How to become a more balanced leader
Most people will, by and large, be comfortable with their style of leading, whether they tend to be more at the command-and-control end of things, or prefer a more empathetic, team-orientated approach. That’s fine and perfectly natural. However, the key to effective leadership is balance.
Balance is a crucial component, if not the crucial component, in successful leadership. In today’s fast-paced world, it is very easy to get into a situation of reacting to circumstances as they come along, one after another. However, that is not always the best strategy for either the short or the long term. Balanced leadership allows for a fluid reaction, but a more considered one too.
To achieve balance you also need to develop the skills to adjust to a different tack as and when required. This is why we have written our new book The Balanced Leader.
It is to give you a very different view of leadership than what you’ll typically get elsewhere. To draw upon our extensive leadership experience from our military careers, as well as our combined 24-plus years of leadership coaching experience in the business world.

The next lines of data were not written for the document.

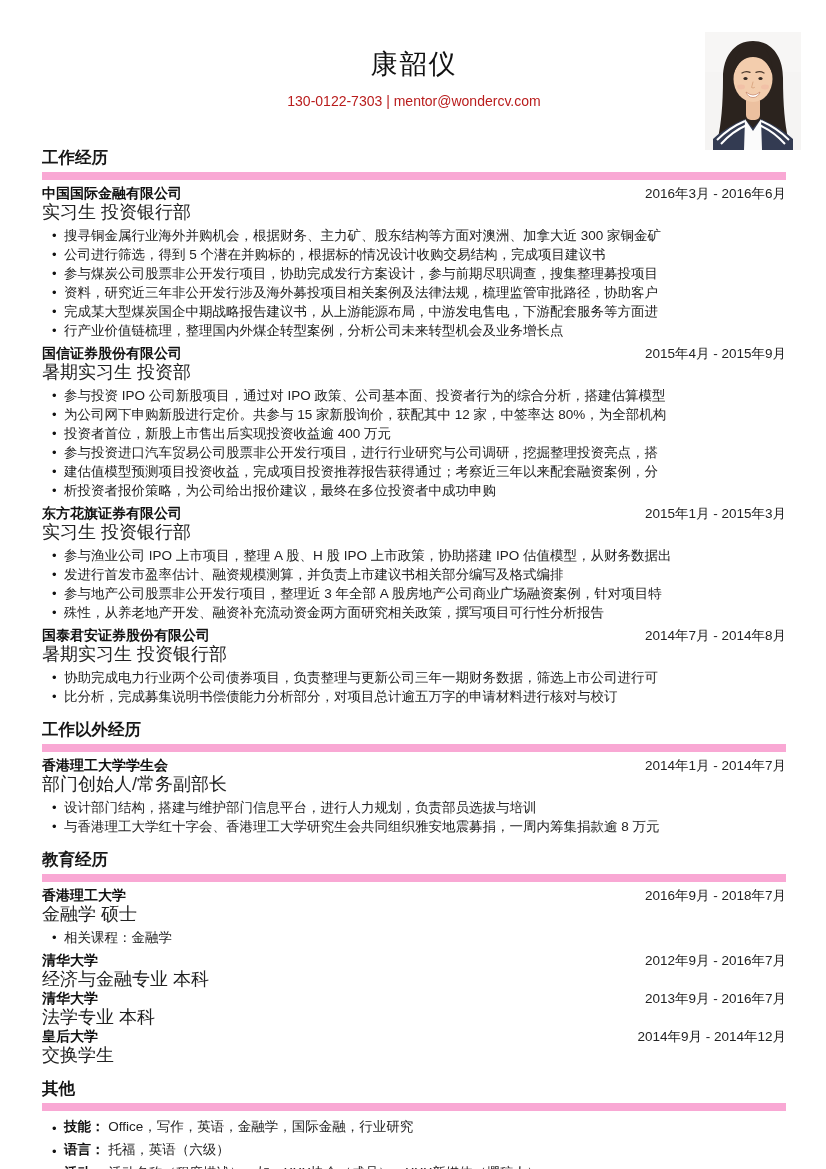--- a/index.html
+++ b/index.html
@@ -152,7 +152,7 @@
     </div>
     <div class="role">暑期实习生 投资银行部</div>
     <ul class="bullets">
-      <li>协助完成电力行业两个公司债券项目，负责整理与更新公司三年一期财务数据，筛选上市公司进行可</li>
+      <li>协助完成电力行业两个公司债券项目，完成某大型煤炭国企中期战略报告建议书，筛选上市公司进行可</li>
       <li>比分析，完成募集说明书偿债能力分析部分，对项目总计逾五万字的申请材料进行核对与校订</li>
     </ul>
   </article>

In this book we have focused on many different leadership approaches. To help you visualise them, we’ve shown them on a series of spectrums, which demonstrate that the requirements of leadership change according to circumstances. Part Two of the book teaches the fundamental foundations you need to add these skills to your own leadership toolbox. Practise these skills often and you will be able to shift your leadership up or down a gear, with ease, as and when required.
If balance is the key to successful leadership, then flexibility is the key to achieving balance. We believe balanced leadership represents the future. Now is the time to prepare for that future.